ZipArchive performance and memory improvements

.NET 10 improves the performance and memory usage of ZipArchive.

First, the way entries are written to a ZipArchive when in Update mode has been optimized. Previously, all ZipArchiveEntry instances were loaded into memory and rewritten, which could lead to high memory usage and performance bottlenecks. The optimization reduces memory usage and improves performance by avoiding the need to load all entries into memory.

Second, the extraction of ZipArchive entries is now parallelized, and internal data structures are optimized for better memory usage. These improvements address issues related to performance bottlenecks and high memory usage, making ZipArchive more efficient and faster, especially when dealing with large archives.

New async ZIP APIs

.NET 10 introduces new asynchronous APIs that make it easier to perform non-blocking operations when reading from or writing to ZIP files. This feature was highly requested by the community.

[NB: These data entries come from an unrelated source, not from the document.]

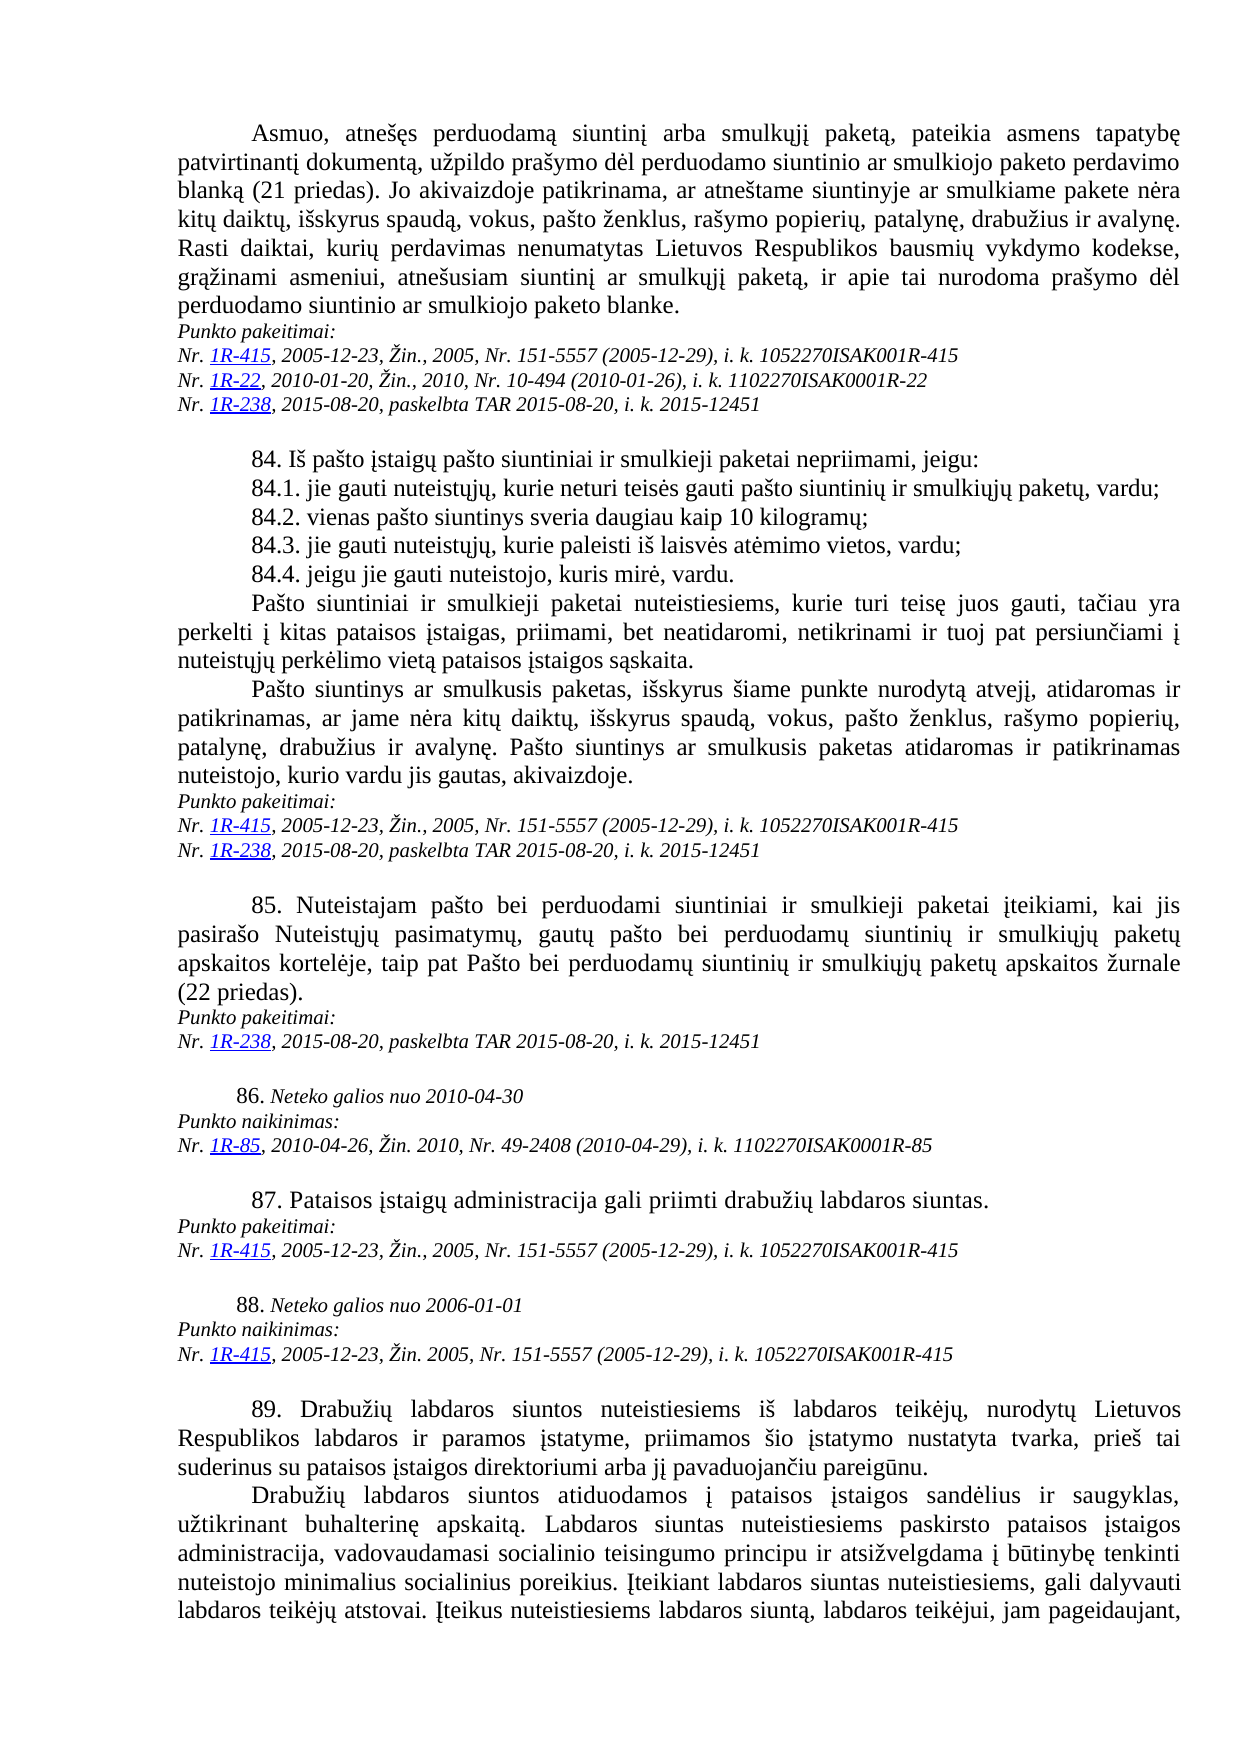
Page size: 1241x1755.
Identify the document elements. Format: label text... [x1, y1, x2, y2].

text Nr. 1R-238, 2015-08-20, paskelbta TAR 2015-08-20, i. k. 2015-12451 [177, 1029, 1181, 1053]
text Nr. 1R-415, 2005-12-23, Žin., 2005, Nr. 151-5557 (2005-12-29), i. k. 1052270ISAK001R-415 [177, 343, 1181, 367]
text Punkto pakeitimai: [177, 789, 1181, 813]
text 84.2. vienas pašto siuntinys sveria daugiau kaip 10 kilogramų; [177, 502, 1181, 531]
text Pašto siuntinys ar smulkusis paketas, išskyrus šiame punkte nurodytą atvejį, atidaromas ir patikrinamas, ar jame nėra kitų daiktų, išskyrus spaudą, vokus, pašto ženklus, rašymo popierių, patalynę, drabužius ir avalynę. Pašto siuntinys ar smulkusis paketas atidaromas ir patikrinamas nuteistojo, kurio vardu jis gautas, akivaizdoje. [177, 674, 1181, 789]
text 84.4. jeigu jie gauti nuteistojo, kuris mirė, vardu. [177, 559, 1181, 588]
text Punkto pakeitimai: [177, 1214, 1181, 1238]
text 84.3. jie gauti nuteistųjų, kurie paleisti iš laisvės atėmimo vietos, vardu; [177, 531, 1181, 559]
text Punkto naikinimas: [177, 1317, 1181, 1341]
text Punkto pakeitimai: [177, 1005, 1181, 1029]
text Nr. 1R-415, 2005-12-23, Žin. 2005, Nr. 151-5557 (2005-12-29), i. k. 1052270ISAK001R-415 [177, 1341, 1181, 1366]
text Punkto pakeitimai: [177, 319, 1181, 343]
text Pašto siuntiniai ir smulkieji paketai nuteistiesiems, kurie turi teisę juos gauti, tačiau yra perkelti į kitas pataisos įstaigas, priimami, bet neatidaromi, netikrinami ir tuoj pat persiunčiami į nuteistųjų perkėlimo vietą pataisos įstaigos sąskaita. [177, 588, 1181, 674]
text 89. Drabužių labdaros siuntos nuteistiesiems iš labdaros teikėjų, nurodytų Lietuvos Respublikos labdaros ir paramos įstatyme, priimamos šio įstatymo nustatyta tvarka, prieš tai suderinus su pataisos įstaigos direktoriumi arba jį pavaduojančiu pareigūnu. [177, 1394, 1181, 1481]
text 88. Neteko galios nuo 2006-01-01 [177, 1291, 1181, 1317]
text Asmuo, atnešęs perduodamą siuntinį arba smulkųjį paketą, pateikia asmens tapatybę patvirtinantį dokumentą, užpildo prašymo dėl perduodamo siuntinio ar smulkiojo paketo perdavimo blanką (21 priedas). Jo akivaizdoje patikrinama, ar atneštame siuntinyje ar smulkiame pakete nėra kitų daiktų, išskyrus spaudą, vokus, pašto ženklus, rašymo popierių, patalynę, drabužius ir avalynę. Rasti daiktai, kurių perdavimas nenumatytas Lietuvos Respublikos bausmių vykdymo kodekse, grąžinami asmeniui, atnešusiam siuntinį ar smulkųjį paketą, ir apie tai nurodoma prašymo dėl perduodamo siuntinio ar smulkiojo paketo blanke. [177, 118, 1181, 319]
text Nr. 1R-415, 2005-12-23, Žin., 2005, Nr. 151-5557 (2005-12-29), i. k. 1052270ISAK001R-415 [177, 813, 1181, 837]
text 87. Pataisos įstaigų administracija gali priimti drabužių labdaros siuntas. [177, 1185, 1181, 1214]
text Nr. 1R-22, 2010-01-20, Žin., 2010, Nr. 10-494 (2010-01-26), i. k. 1102270ISAK0001R-22 [177, 367, 1181, 392]
text Nr. 1R-415, 2005-12-23, Žin., 2005, Nr. 151-5557 (2005-12-29), i. k. 1052270ISAK001R-415 [177, 1238, 1181, 1262]
text Nr. 1R-85, 2010-04-26, Žin. 2010, Nr. 49-2408 (2010-04-29), i. k. 1102270ISAK0001R-85 [177, 1133, 1181, 1157]
text 84.1. jie gauti nuteistųjų, kurie neturi teisės gauti pašto siuntinių ir smulkiųjų paketų, vardu; [177, 473, 1181, 502]
text 85. Nuteistajam pašto bei perduodami siuntiniai ir smulkieji paketai įteikiami, kai jis pasirašo Nuteistųjų pasimatymų, gautų pašto bei perduodamų siuntinių ir smulkiųjų paketų apskaitos kortelėje, taip pat Pašto bei perduodamų siuntinių ir smulkiųjų paketų apskaitos žurnale (22 priedas). [177, 890, 1181, 1005]
text Nr. 1R-238, 2015-08-20, paskelbta TAR 2015-08-20, i. k. 2015-12451 [177, 392, 1181, 416]
text 84. Iš pašto įstaigų pašto siuntiniai ir smulkieji paketai nepriimami, jeigu: [177, 444, 1181, 473]
text 86. Neteko galios nuo 2010-04-30 [177, 1082, 1181, 1108]
text Punkto naikinimas: [177, 1108, 1181, 1133]
text Nr. 1R-238, 2015-08-20, paskelbta TAR 2015-08-20, i. k. 2015-12451 [177, 837, 1181, 862]
text Drabužių labdaros siuntos atiduodamos į pataisos įstaigos sandėlius ir saugyklas, užtikrinant buhalterinę apskaitą. Labdaros siuntas nuteistiesiems paskirsto pataisos įstaigos administracija, vadovaudamasi socialinio teisingumo principu ir atsižvelgdama į būtinybę tenkinti nuteistojo minimalius socialinius poreikius. Įteikiant labdaros siuntas nuteistiesiems, gali dalyvauti labdaros teikėjų atstovai. Įteikus nuteistiesiems labdaros siuntą, labdaros teikėjui, jam pageidaujant, [177, 1481, 1181, 1624]
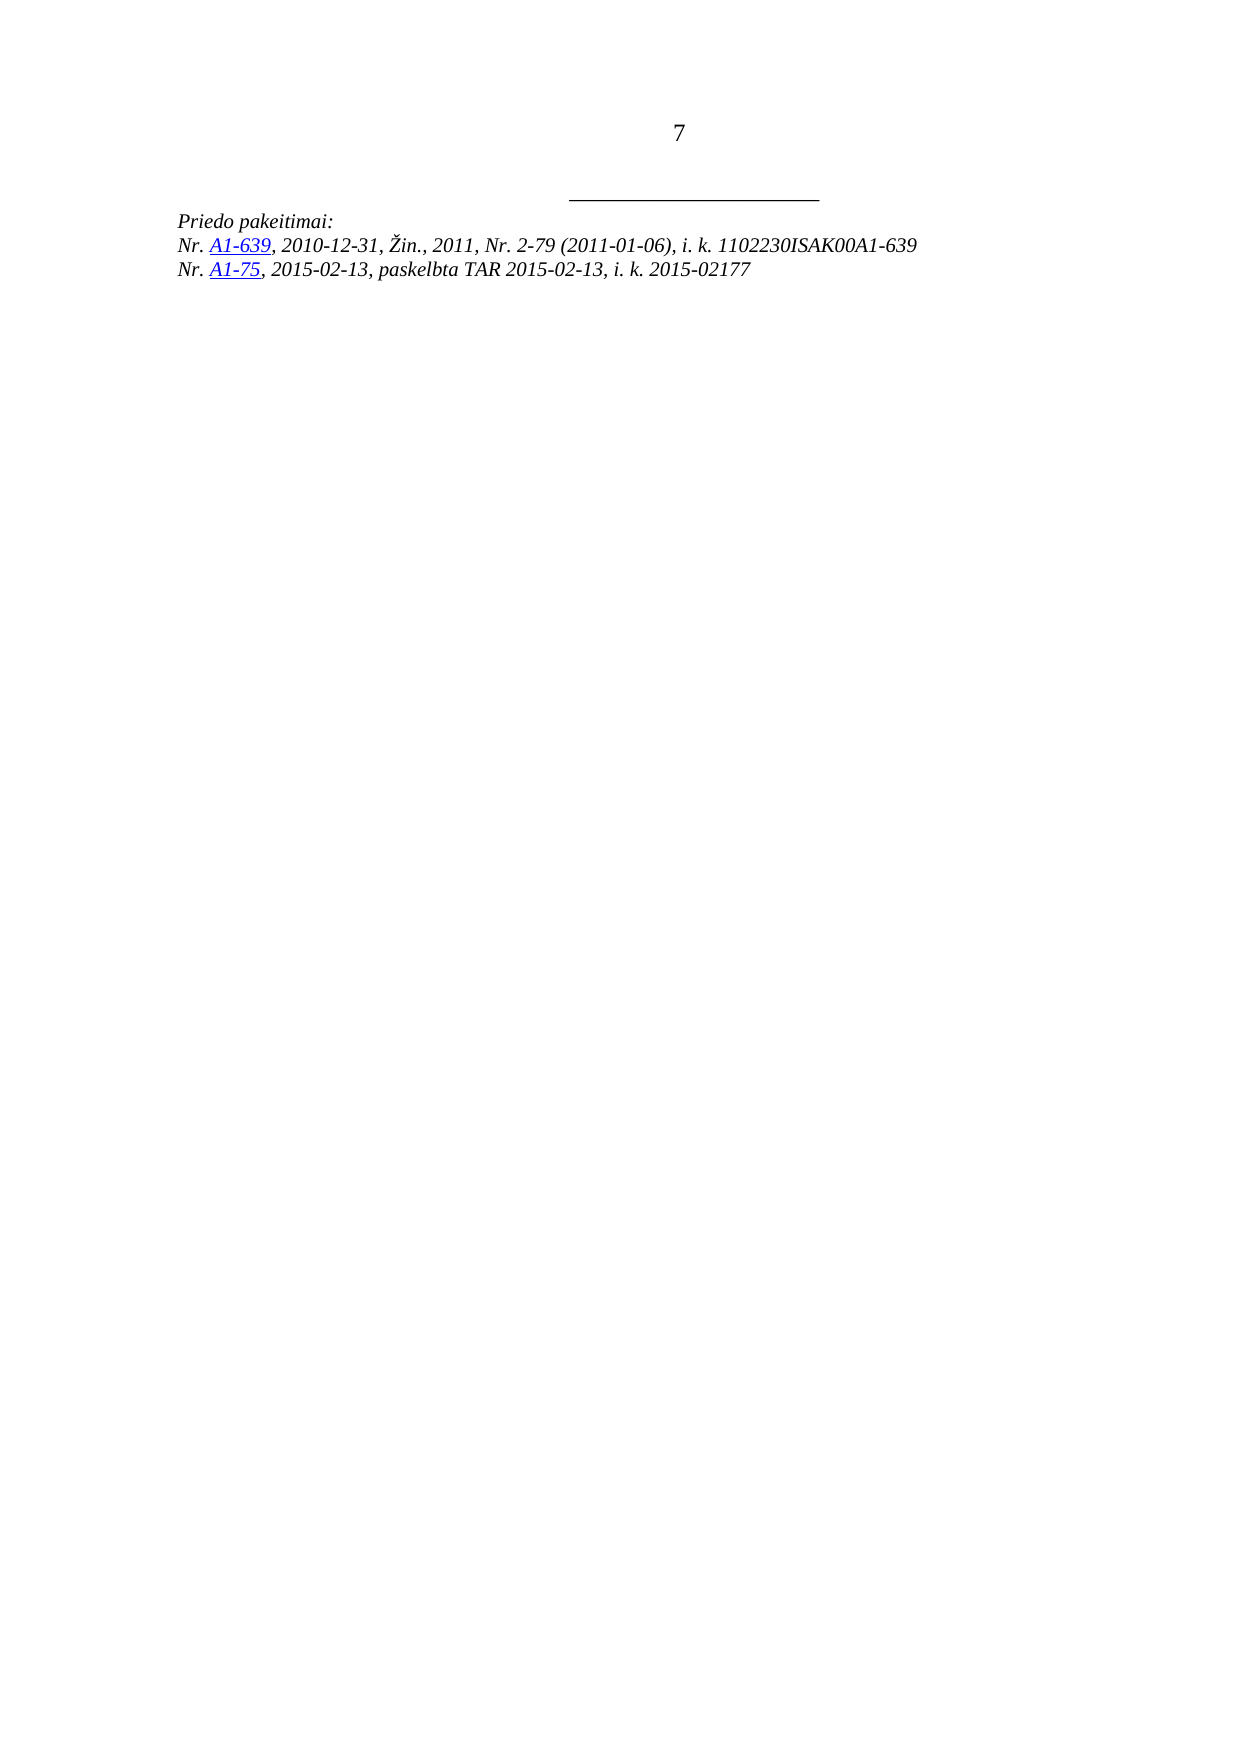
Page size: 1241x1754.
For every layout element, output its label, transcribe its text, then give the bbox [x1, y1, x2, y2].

text Priedo pakeitimai: [177, 209, 1181, 233]
text Nr. A1-639, 2010-12-31, Žin., 2011, Nr. 2-79 (2011-01-06), i. k. 1102230ISAK00A1-639 [177, 233, 1181, 257]
text ____________________ [177, 176, 1211, 204]
text Nr. A1-75, 2015-02-13, paskelbta TAR 2015-02-13, i. k. 2015-02177 [177, 257, 1181, 281]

New async methods are available for extracting, creating, and updating ZIP archives. These methods enable developers to efficiently handle large files and improve application responsiveness, especially in scenarios involving I/O-bound operations. These methods include:

For examples of using these APIs, see the Preview 4 blog post.

Performance improvement in GZipStream for concatenated streams

A community contribution improved the performance of GZipStream when processing concatenated GZip data streams. Previously, each new stream segment disposed and reallocated the internal ZLibStreamHandle, which resulted in additional memory allocations and initialization overhead. With this change, the handle is now reset and reused to reduce both managed and unmanaged memory allocations and improve execution time. The largest impact (~35% faster) is seen when processing a large number of small data streams. This change:

  • Eliminates repeated allocation of ~64-80 bytes of memory per concatenated stream, with additional unmanaged memory savings.
  • Reduces execution time by approximately 400 ns per concatenated stream.